Adapun pemberian skor pada setiap variable antara lain :
a. Pengetahuan
Jika skor < 56 % diberi kode 1, skor 56-75 diberi kode 2 dan skor
76-100 diberi kode 3.
4. Entry data
Data yang telah diperiksa dan diberi kode dimasukkan kedalam
program computer untuk dianalisis.
5. Cleaning
Dilakukan untuk memastikanbahwa keseluruhan data sudah di entry
dan tidak terdapat kesalahan dalam memasukkan data sehingga siap
dianalisis.

3.10 Analisi Data


1. Analisis Univariat
Analisi data secara univariat, yaitu menjelaskan atau mendeskripsikan
karakteristik setiap variabel penelitian. Bentuk analisis univariat
tergantung dari jenis datanya.

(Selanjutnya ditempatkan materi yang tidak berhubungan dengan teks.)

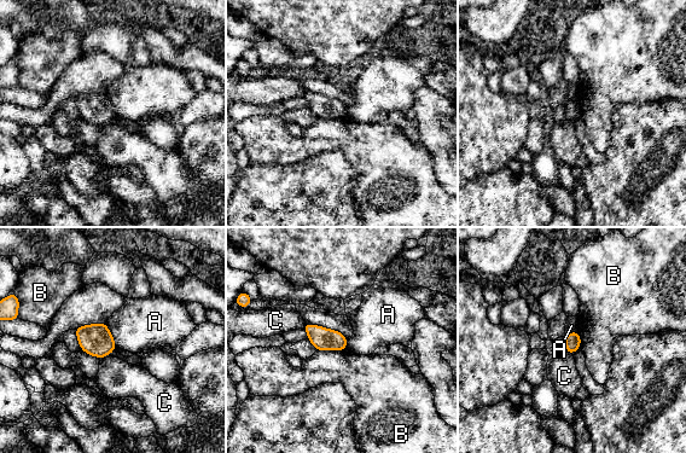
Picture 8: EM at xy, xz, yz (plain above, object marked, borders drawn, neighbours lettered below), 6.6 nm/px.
Keep. A, B and C are other cells; a border runs along (105, 323), (116, 347) in picture 8; no lettered segment goes on from it.

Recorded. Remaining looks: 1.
Done: no edits; the rest is unchecked.

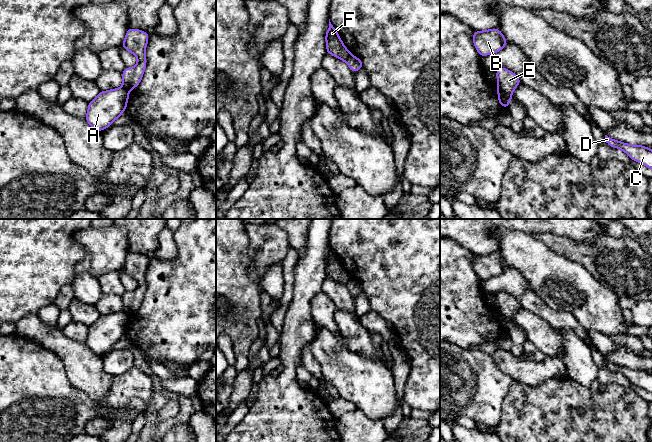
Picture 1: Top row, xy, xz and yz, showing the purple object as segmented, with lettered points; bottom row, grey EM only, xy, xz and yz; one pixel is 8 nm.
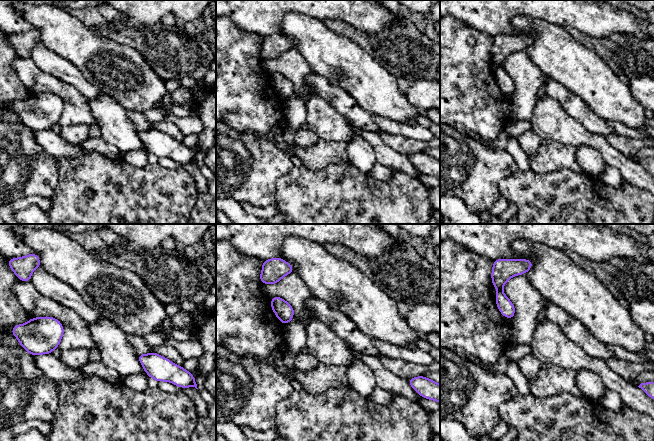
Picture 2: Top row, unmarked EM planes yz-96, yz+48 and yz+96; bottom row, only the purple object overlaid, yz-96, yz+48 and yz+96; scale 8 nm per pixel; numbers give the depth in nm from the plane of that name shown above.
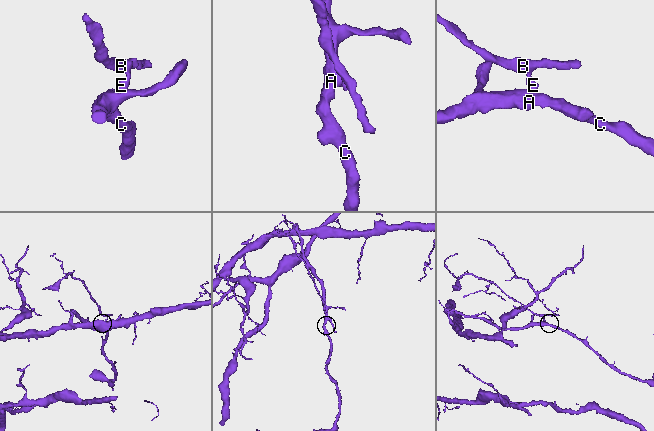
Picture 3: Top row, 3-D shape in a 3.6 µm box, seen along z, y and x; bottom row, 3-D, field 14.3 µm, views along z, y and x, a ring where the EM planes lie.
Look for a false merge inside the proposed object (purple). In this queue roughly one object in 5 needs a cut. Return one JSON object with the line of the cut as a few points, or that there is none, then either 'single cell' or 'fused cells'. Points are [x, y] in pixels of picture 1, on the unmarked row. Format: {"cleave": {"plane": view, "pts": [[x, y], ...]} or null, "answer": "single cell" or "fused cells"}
{"cleave": {"plane": "yz", "pts": [[498, 311], [510, 319]]}, "answer": "fused cells"}

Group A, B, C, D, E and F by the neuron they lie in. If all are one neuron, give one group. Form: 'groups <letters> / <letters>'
groups A C D F / B E

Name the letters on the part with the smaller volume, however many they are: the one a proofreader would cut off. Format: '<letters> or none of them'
B, E

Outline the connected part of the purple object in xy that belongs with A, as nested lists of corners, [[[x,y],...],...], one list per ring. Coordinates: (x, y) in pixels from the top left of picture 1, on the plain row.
[[[123,311],[100,315],[99,318],[88,327],[85,344],[99,356],[107,353],[126,335],[128,322],[129,316]]]

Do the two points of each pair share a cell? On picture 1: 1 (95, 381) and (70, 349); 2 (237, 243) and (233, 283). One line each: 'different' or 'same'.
1: same
2: same

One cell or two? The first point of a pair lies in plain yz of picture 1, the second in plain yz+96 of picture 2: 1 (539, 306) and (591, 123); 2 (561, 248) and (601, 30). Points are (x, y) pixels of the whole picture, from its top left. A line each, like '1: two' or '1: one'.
1: one
2: two

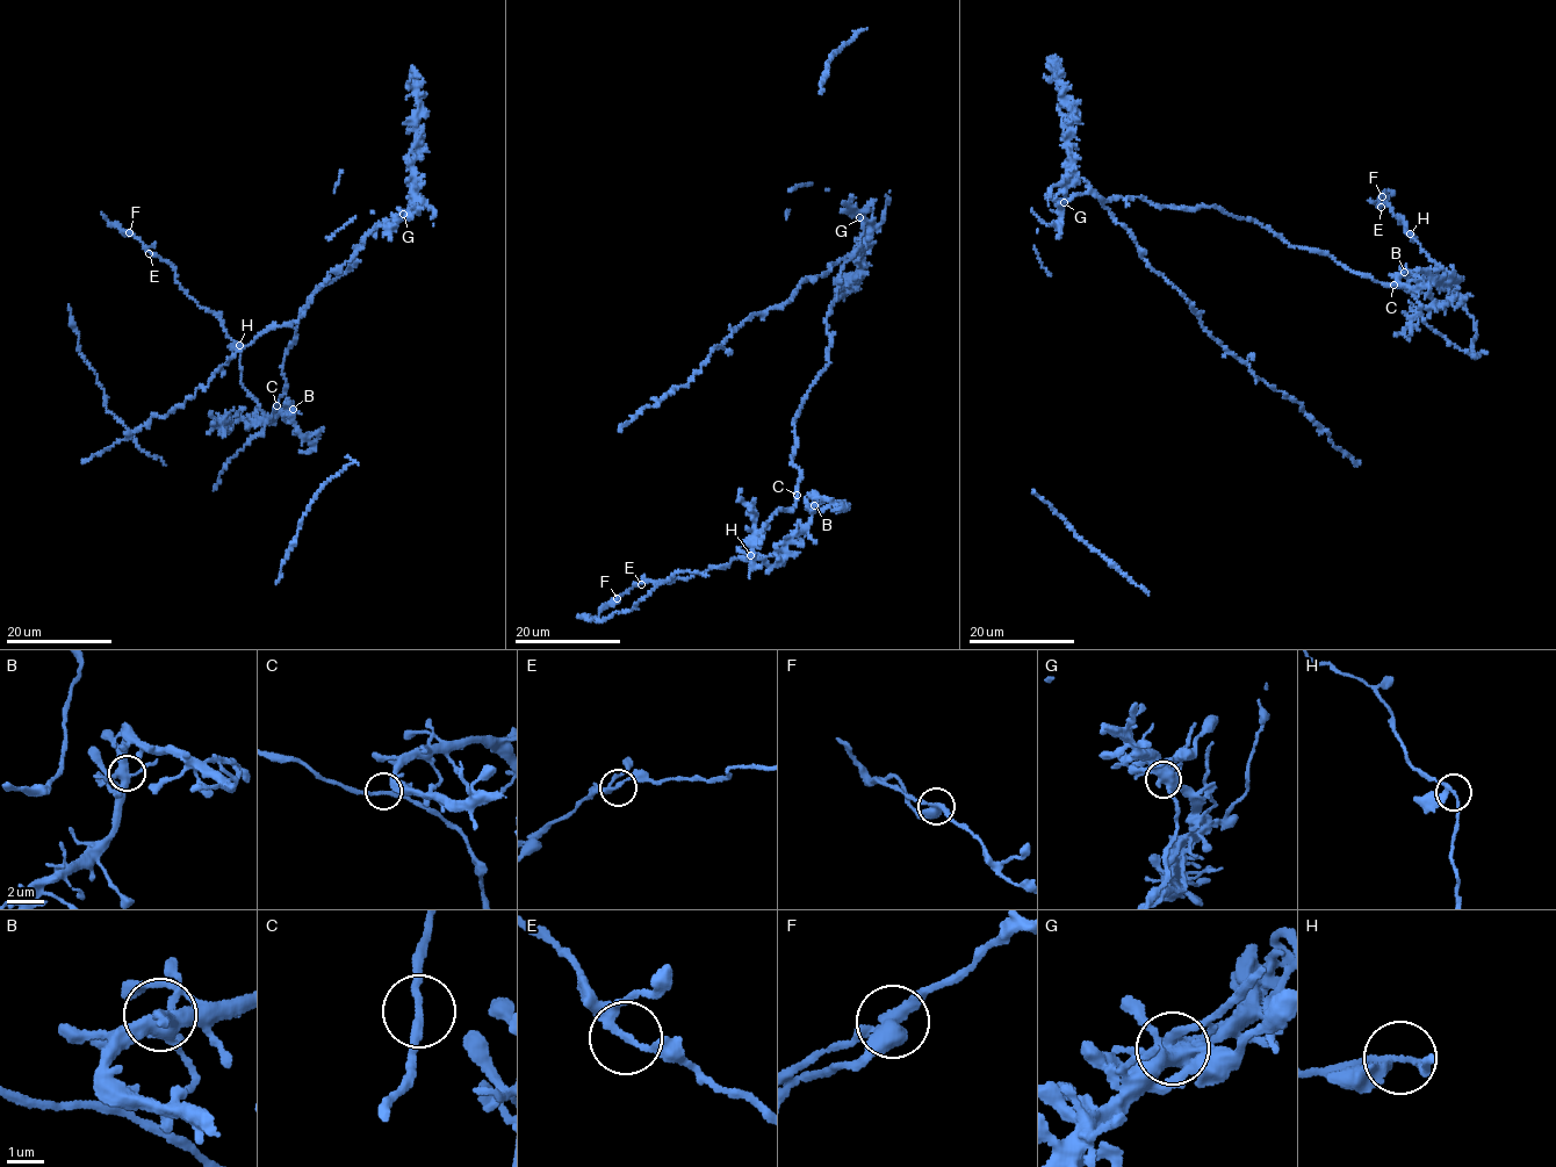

Pada umumnya dalam analisis ini hanya
menghasilkan distribusi frekuensi dan presentase setiap variabel.
2. Analisis Bivariat
Analisis bivariat adalah analisis yang dilakukan terhadap dua variabel
yang diduga berhubungan atau memiliki pengaruh dengan menggunakan
uji paired t test yang ditentukan melalui hasil uji normalitas untuk melihat
batas kemaknaan ɑ 0, 05 sehingga bila p value≤0,05 maka hasil statistik
bermakna yang artinya ada pengaruh dan bila p value> 0, 05 maka hasil
stastistik tidak bermakna yang artinya tidak berpengaruh.